YOUR TASK ->
From the data that follows, copy every line with the string "first".

[Stored data entries]
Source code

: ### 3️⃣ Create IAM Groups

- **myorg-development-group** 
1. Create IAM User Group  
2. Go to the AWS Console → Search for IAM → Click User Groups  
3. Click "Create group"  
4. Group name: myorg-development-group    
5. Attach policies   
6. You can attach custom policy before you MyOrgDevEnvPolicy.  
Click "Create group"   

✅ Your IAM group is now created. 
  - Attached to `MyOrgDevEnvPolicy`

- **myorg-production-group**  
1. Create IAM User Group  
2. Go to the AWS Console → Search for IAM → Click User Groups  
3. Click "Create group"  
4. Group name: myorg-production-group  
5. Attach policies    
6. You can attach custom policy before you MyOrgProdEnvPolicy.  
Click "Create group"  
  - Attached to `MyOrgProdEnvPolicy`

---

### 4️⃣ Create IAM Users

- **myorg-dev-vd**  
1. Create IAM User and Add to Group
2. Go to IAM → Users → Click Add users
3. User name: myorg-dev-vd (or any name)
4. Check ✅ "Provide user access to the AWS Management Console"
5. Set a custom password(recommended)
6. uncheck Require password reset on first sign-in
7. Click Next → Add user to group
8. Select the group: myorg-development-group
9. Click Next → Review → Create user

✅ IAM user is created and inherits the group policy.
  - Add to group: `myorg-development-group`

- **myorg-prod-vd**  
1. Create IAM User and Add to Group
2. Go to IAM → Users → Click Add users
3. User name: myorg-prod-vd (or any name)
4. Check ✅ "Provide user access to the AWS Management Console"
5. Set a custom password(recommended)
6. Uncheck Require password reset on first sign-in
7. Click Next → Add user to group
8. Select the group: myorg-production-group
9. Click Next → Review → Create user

TASK SOLUTION ->
6. uncheck Require password reset on first sign-in
6. Uncheck Require password reset on first sign-in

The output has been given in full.